→ **EXERCISE REQUIREMENTS**
According to the call for papers below, in which journal will the special issue appear?

-------- TEXT UNDER STUDY --------

CALL FOR PAPERS Special Issue of the Journal “Youth Fighting for Their Future in Ukraine and Crimea”

2026-02-23

“Youth Fighting for Their Future in Ukraine and Crimea”

Dear Colleagues, Conference Participants, and Scholars,

In connection with the upcoming international conference “1461 Days of Russia’s Full-Scale Invasion of Ukraine: The Struggle Continues,” which will take place at the end of February, the Organizing Committee, under the leadership of Prof. Dr. Piotr Długosz, is pleased to announce a Call for Papers for a forthcoming special issue of the journal Youth in Central and Eastern Europe entitled:

“Youth Fighting for Their Future in Ukraine and Crimea.”

The special issue is conceived as an academic continuation of the discussions and reflections that the conference seeks to initiate. While the conference itself is still ahead of us, its preparation already raises fundamental scholarly and moral questions concerning the experiences of children and young people during the ongoing war. We invite scholars, researchers, and practitioners to submit contributions examining the roles, experiences, and resilience of youth in wartime Ukraine. Today Ukraine faces an unprecedented historical reality in which children and young people encounter war in many different contexts: on the front line, in temporarily occupied territories, including Crimea, in the rear, in captivity, in exile, and within communities struggling to survive daily attacks. Many stories compel the international academic community to acknowledge the courage, suffering, and sacrifice of young Ukrainians. Among them were Tygran Oganesyan and Mykyta Khanhanov, sixteen-year-old teenagers killed by Russian occupying forces in temporarily occupied Berdiansk. In 2025 they were posthumously awarded the Order of Freedom. We also remember Stepan Chubenko, a sixteen-year-old from Kramatorsk who was tortured to death by Russian militants in 2014 simply because a blue-and-yellow ribbon was attached to his backpack.The war has also taken the lives of very young people fighting on the front line, among them: Serhii Tabala, aged 18, from the Sumy region, killed in combat on 6 November 2014 and posthumously awarded the title Hero of Ukraine. Oleksandr Mykytiuk, aged 19, from the Vinnytsia region, killed at the front on 30 April 2018. Another tragic example is Viktoriia Roshchyna, a twenty-seven-year-old Ukrainian investigative journalist who was tortured to death in Russian captivity and posthumously awarded the Order of Freedom in 2025 by Volodymyr Zelenskyy.

-------- EXTRACTED INFORMATION --------

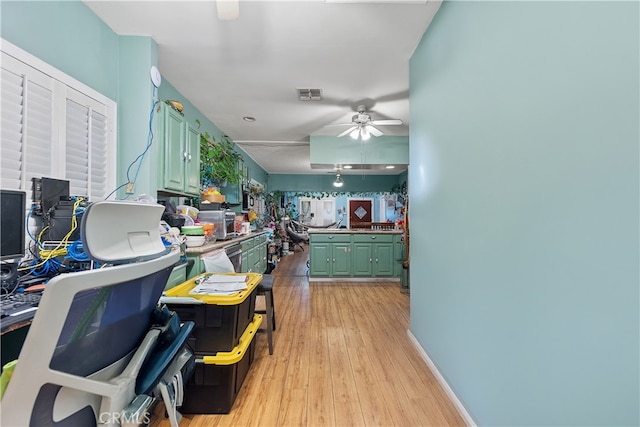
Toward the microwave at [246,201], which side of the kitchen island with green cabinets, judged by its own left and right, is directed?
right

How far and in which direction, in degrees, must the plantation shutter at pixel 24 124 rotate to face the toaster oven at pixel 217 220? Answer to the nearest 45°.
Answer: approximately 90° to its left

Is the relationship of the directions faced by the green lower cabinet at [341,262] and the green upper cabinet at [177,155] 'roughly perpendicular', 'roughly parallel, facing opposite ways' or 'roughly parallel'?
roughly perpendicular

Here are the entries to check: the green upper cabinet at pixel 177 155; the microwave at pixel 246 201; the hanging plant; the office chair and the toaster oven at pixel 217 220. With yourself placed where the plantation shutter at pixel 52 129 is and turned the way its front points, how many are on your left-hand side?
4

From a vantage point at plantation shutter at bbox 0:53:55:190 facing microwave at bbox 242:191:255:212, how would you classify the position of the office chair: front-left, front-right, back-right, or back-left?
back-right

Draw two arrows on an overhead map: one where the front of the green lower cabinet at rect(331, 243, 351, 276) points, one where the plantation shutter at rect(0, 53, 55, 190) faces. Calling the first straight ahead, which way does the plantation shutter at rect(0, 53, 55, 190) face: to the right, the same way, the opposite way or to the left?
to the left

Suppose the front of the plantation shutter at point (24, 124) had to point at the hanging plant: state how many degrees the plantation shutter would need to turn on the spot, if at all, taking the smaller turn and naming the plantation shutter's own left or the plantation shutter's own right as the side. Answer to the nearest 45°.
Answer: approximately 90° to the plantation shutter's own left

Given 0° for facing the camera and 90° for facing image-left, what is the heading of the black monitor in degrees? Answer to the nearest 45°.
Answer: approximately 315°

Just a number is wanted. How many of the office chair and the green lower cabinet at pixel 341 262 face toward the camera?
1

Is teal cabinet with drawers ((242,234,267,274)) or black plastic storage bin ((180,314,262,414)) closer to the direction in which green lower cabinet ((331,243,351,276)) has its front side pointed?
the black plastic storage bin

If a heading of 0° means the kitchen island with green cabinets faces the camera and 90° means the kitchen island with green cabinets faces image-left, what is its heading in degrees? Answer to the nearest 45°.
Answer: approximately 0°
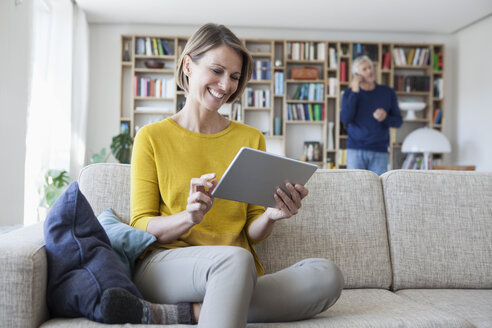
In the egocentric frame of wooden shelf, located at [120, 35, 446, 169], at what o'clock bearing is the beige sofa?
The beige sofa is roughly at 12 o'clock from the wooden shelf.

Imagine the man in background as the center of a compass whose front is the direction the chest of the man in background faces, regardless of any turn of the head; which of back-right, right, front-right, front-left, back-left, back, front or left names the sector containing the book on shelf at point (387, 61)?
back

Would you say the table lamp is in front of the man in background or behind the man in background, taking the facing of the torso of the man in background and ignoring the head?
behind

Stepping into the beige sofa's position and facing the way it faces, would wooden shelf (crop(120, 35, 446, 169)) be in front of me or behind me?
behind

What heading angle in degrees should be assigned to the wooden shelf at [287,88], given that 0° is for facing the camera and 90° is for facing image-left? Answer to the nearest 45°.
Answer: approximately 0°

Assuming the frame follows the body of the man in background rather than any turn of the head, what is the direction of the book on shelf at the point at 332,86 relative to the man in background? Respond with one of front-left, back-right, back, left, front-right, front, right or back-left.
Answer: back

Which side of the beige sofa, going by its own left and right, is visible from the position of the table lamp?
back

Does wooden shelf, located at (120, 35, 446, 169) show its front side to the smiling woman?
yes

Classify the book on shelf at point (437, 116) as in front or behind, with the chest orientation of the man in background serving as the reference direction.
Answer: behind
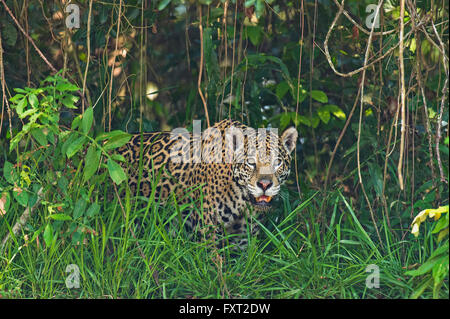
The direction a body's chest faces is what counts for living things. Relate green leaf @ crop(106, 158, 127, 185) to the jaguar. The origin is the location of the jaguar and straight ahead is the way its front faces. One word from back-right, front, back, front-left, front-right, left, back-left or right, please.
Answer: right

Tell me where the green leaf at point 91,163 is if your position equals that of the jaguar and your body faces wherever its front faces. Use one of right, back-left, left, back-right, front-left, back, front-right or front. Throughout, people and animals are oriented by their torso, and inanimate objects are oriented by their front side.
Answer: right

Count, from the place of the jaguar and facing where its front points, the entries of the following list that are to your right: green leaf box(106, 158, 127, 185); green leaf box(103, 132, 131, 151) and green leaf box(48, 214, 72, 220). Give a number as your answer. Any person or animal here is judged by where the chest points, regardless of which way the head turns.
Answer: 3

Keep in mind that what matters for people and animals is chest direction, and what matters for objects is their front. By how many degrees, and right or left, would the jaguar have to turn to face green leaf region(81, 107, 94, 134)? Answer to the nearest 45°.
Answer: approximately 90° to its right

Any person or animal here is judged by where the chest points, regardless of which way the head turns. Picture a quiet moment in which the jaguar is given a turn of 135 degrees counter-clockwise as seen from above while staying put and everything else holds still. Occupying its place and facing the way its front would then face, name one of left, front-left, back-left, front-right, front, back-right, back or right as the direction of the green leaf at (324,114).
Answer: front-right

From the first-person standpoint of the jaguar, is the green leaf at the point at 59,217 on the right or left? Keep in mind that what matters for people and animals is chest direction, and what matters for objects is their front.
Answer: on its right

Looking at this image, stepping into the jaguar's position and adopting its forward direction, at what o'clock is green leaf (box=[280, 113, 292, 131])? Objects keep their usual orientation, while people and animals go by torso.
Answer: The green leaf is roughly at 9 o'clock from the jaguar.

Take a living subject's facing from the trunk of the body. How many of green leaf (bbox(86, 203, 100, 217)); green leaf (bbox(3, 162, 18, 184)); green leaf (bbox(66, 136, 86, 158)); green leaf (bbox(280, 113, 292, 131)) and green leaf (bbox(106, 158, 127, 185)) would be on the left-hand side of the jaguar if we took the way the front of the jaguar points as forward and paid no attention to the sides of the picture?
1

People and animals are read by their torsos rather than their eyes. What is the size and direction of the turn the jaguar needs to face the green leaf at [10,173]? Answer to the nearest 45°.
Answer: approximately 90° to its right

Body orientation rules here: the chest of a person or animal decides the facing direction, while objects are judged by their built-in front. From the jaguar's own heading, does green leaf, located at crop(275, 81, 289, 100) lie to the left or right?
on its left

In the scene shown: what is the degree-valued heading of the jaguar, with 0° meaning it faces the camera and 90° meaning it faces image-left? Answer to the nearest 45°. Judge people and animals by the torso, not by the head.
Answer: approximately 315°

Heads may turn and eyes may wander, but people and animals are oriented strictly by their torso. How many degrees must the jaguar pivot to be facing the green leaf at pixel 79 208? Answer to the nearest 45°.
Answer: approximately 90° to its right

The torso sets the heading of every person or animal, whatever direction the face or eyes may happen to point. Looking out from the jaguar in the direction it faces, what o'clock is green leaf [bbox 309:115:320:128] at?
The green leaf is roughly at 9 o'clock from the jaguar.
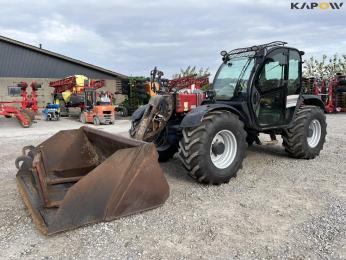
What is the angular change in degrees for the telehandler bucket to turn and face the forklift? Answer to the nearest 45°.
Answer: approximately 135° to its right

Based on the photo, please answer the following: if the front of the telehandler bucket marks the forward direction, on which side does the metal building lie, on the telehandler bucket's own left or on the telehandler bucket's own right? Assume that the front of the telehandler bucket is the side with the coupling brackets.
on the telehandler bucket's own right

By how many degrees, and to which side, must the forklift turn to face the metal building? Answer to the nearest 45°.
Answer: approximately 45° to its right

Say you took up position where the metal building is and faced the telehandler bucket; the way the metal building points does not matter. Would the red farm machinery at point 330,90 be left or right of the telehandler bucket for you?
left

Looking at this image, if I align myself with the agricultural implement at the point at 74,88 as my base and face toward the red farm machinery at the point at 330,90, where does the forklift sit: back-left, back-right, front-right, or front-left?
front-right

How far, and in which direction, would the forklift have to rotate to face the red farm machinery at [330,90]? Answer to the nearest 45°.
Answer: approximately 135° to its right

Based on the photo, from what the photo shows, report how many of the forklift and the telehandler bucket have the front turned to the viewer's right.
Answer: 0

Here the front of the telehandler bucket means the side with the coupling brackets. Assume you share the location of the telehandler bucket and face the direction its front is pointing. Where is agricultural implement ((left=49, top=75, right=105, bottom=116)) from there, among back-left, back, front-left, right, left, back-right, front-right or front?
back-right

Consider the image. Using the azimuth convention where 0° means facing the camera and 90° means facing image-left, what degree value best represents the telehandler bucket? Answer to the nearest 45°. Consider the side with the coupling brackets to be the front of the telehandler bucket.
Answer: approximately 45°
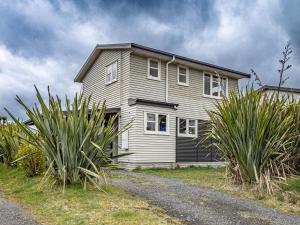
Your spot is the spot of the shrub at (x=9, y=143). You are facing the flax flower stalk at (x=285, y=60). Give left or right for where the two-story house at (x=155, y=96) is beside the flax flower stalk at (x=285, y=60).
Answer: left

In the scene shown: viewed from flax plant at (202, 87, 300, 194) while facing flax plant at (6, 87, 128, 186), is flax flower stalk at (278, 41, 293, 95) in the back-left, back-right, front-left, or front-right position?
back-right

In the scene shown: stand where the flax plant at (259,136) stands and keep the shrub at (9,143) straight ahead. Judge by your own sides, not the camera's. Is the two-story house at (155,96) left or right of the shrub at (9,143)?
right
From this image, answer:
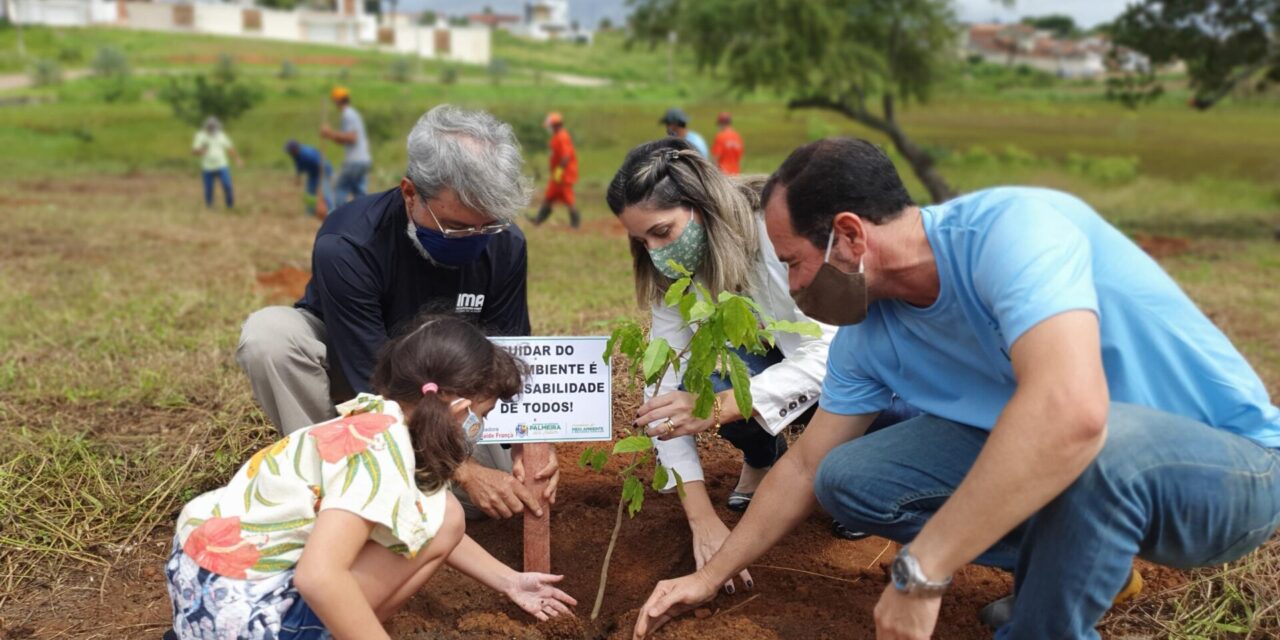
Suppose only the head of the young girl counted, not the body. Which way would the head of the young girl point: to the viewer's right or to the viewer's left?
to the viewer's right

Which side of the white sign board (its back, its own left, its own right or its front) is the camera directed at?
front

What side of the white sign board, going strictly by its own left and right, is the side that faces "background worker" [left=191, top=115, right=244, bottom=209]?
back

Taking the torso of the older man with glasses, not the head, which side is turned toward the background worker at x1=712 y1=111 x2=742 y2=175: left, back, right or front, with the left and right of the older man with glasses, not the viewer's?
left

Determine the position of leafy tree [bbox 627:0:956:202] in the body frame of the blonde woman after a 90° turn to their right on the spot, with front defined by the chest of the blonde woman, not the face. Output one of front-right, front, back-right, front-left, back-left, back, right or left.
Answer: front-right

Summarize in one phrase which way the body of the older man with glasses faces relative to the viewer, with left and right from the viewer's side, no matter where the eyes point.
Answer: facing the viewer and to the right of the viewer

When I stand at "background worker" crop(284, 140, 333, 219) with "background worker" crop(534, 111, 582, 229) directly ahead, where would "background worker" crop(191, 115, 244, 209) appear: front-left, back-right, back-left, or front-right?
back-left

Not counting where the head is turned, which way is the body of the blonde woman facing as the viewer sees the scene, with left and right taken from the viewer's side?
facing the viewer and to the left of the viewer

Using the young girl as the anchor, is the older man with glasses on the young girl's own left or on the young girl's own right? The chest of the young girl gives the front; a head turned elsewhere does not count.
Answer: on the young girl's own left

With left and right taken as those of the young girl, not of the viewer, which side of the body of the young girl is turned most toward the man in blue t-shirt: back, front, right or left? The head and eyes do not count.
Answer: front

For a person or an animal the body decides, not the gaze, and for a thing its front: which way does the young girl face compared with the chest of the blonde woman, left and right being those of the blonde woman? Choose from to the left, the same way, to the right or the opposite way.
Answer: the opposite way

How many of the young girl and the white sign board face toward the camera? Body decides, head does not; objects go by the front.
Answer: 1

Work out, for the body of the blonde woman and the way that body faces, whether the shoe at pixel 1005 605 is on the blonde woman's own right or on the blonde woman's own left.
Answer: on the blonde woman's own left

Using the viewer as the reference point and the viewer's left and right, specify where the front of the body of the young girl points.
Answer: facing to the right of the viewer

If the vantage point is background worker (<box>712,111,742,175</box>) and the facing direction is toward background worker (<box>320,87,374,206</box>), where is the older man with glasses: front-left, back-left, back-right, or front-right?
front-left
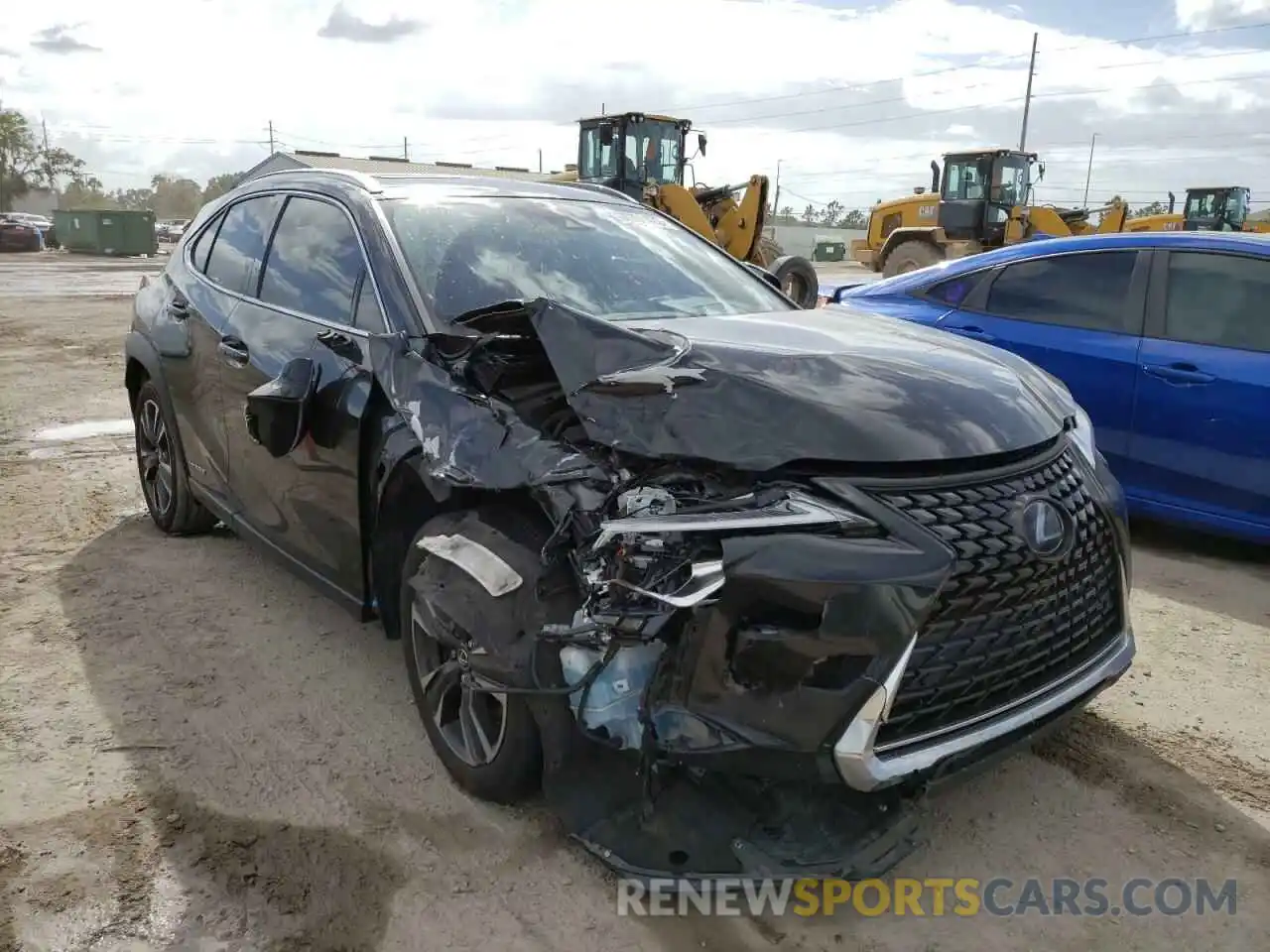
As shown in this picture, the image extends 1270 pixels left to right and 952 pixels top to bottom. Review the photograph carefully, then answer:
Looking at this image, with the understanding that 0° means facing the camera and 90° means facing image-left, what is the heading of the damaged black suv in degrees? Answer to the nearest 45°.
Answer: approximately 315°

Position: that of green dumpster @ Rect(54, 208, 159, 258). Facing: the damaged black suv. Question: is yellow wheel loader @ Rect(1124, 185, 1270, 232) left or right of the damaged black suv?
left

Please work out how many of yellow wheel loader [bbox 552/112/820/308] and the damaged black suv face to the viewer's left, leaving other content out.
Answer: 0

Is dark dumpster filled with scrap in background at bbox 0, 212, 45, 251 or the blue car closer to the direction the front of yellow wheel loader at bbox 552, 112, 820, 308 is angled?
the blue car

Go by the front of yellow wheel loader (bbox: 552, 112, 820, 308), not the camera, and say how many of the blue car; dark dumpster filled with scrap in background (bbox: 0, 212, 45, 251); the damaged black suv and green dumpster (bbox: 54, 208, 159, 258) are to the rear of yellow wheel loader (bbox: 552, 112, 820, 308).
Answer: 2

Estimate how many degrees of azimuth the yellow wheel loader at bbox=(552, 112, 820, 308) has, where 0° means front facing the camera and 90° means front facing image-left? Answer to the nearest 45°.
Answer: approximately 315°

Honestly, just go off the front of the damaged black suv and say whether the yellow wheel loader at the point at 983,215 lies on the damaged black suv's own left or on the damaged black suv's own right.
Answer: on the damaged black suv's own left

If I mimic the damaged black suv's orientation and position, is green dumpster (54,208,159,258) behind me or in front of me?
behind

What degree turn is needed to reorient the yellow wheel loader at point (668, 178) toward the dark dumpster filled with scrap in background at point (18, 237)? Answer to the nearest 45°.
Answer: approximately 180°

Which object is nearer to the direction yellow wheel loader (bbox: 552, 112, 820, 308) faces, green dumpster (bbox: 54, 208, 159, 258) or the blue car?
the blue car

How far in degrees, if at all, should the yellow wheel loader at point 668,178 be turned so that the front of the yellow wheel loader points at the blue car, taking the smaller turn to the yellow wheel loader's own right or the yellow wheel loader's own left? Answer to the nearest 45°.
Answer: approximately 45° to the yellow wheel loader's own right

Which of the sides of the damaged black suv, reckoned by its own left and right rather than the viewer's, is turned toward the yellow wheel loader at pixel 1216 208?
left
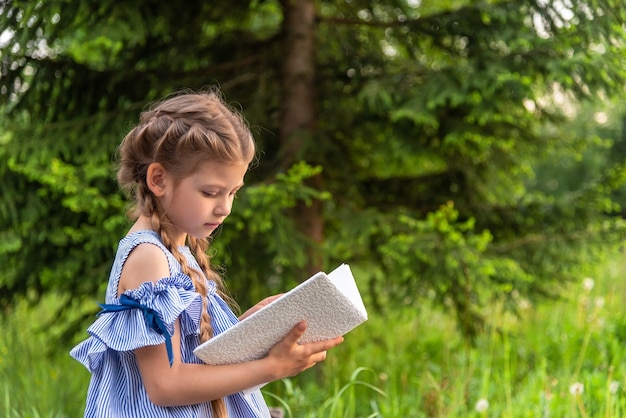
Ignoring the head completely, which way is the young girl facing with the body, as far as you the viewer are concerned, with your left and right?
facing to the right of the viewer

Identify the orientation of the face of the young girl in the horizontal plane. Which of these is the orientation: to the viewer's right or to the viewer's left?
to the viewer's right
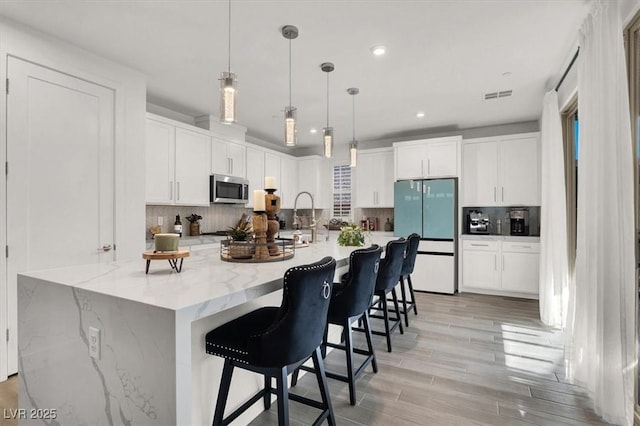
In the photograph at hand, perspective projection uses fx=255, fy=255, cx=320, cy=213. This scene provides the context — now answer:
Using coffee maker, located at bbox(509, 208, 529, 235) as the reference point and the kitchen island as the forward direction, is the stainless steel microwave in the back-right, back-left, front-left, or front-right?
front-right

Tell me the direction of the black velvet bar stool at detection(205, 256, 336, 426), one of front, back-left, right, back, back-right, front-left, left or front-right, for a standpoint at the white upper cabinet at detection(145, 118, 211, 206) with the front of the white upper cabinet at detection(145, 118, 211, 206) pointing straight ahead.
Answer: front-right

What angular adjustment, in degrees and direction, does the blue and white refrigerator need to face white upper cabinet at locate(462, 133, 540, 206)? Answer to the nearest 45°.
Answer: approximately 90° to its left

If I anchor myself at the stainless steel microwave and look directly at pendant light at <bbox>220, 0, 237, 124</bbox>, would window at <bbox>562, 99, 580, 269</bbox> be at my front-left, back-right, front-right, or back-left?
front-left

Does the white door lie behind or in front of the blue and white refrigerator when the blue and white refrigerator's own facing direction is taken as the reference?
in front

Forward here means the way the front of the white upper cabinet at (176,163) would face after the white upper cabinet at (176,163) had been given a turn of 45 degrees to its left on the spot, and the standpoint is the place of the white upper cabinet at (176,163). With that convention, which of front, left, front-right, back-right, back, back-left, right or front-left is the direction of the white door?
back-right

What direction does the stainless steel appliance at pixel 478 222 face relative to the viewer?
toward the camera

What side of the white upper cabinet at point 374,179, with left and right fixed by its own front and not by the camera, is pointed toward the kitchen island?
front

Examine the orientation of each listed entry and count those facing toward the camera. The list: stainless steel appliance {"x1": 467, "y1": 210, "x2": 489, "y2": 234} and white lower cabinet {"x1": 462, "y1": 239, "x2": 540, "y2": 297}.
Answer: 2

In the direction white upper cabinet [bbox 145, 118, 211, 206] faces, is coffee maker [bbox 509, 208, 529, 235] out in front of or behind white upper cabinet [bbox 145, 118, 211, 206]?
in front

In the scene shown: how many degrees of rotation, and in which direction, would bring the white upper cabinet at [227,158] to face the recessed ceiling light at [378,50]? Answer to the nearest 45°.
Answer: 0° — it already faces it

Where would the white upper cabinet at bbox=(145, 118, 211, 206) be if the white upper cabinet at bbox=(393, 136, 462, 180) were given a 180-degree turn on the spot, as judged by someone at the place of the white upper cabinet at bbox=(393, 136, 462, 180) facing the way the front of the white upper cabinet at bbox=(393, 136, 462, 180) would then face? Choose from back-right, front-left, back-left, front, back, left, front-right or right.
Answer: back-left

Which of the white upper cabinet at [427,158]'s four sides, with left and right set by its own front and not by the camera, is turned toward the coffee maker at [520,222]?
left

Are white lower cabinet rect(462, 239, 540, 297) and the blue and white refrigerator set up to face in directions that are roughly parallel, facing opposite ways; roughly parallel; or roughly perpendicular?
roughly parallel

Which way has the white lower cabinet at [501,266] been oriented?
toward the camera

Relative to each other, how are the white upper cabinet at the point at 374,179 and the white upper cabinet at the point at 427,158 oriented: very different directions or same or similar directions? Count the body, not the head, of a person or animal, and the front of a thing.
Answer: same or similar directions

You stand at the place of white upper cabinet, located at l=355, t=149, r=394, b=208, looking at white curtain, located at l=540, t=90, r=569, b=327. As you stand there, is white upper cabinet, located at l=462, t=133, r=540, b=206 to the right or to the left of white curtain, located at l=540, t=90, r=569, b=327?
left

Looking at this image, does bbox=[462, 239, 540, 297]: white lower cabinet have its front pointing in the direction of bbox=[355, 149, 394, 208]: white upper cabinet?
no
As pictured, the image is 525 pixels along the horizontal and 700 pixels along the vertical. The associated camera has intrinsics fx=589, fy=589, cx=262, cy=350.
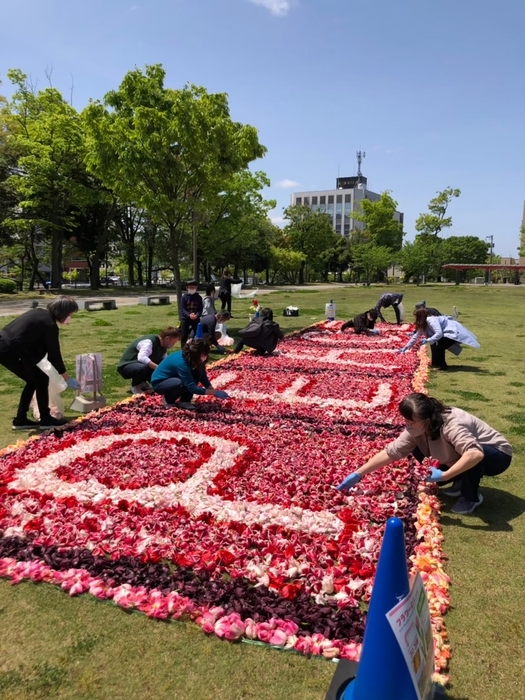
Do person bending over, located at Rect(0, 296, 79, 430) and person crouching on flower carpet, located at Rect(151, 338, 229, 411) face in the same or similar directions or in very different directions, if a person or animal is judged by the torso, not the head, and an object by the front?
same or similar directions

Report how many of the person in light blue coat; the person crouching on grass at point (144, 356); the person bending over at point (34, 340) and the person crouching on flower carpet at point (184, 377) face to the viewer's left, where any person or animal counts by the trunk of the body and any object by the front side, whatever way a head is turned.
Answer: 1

--------

→ **SOLUTION FOR THIS PROBLEM**
Youth in Central and Eastern Europe